- _Passage provided_
▼

Battle of Gettysburg Half Dollar
The name Gettysburg is synonymous
with the Civil War itself—no other campaign so captures the high drama and
terrible tragedy of America’s darkest chapter.
Fought over the course of three days—July 1, 2 & 3, 1863—it
cost Union casualties of 17,684 killed or wounded, while the Confederates lost
the even greater number of 22,638 killed or wounded.
This epic battle represented the highwater mark of Southern advancement
into Northern territory, and it marked the beginning of a long and painful
Confederate withdrawal which led to the South’s ultimate defeat in 1865.
The commemorative half dollar
which honors this battle and those who served in it shares with the
Delaware-Swedish Tercentenary coin a distinctive history:
Both were authorized and dated 1936, both were minted in 1937 and both
commemorate celebrations which took place in 1938.

▲

- _Exercise details_
Reproduce the passage on the Battle of Gettysburg half dollar in full, word for word.

- _Raw data_
▼

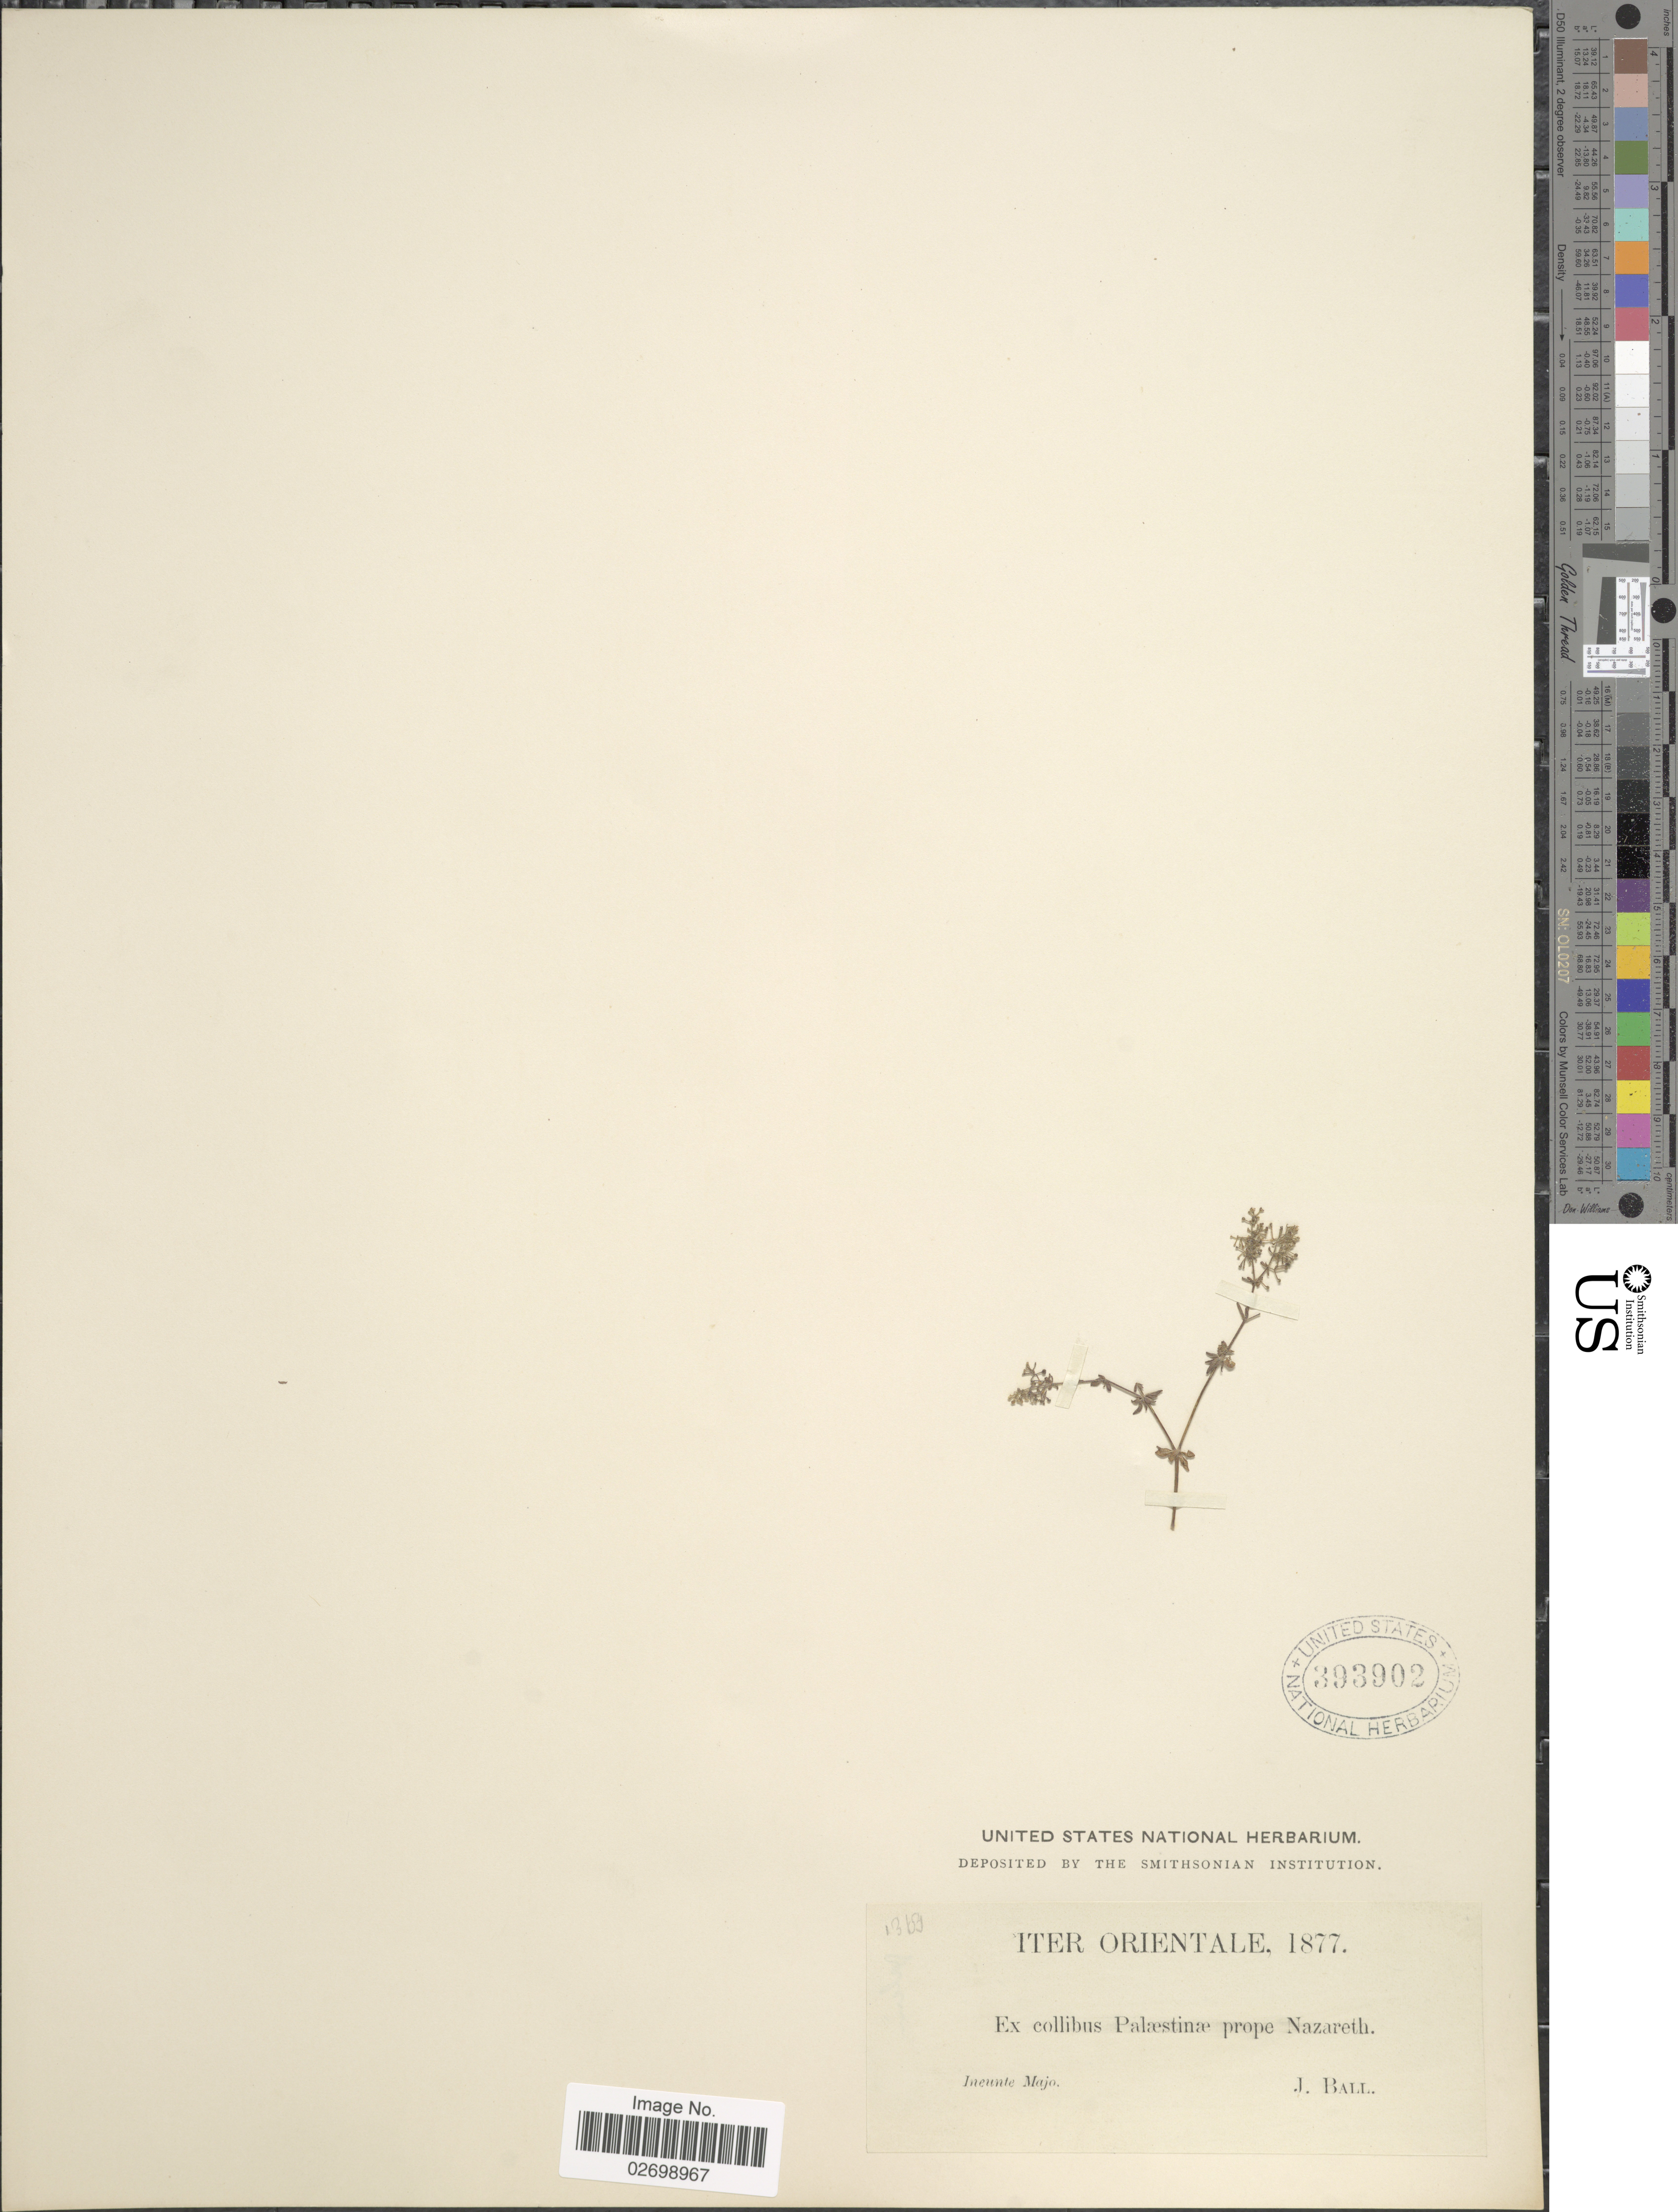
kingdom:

▲

- _Solution for this problem_
Battle of Gettysburg Half Dollar
The name Gettysburg is synonymous
with the Civil War itself—no other campaign so captures the high drama and
terrible tragedy of America’s darkest chapter.
Fought over the course of three days—July 1, 2 & 3, 1863—it
cost Union casualties of 17,684 killed or wounded, while the Confederates lost
the even greater number of 22,638 killed or wounded.
This epic battle represented the highwater mark of Southern advancement
into Northern territory, and it marked the beginning of a long and painful
Confederate withdrawal which led to the South’s ultimate defeat in 1865.
The commemorative half dollar
which honors this battle and those who served in it shares with the
Delaware-Swedish Tercentenary coin a distinctive history:
Both were authorized and dated 1936, both were minted in 1937 and both
commemorate celebrations which took place in 1938.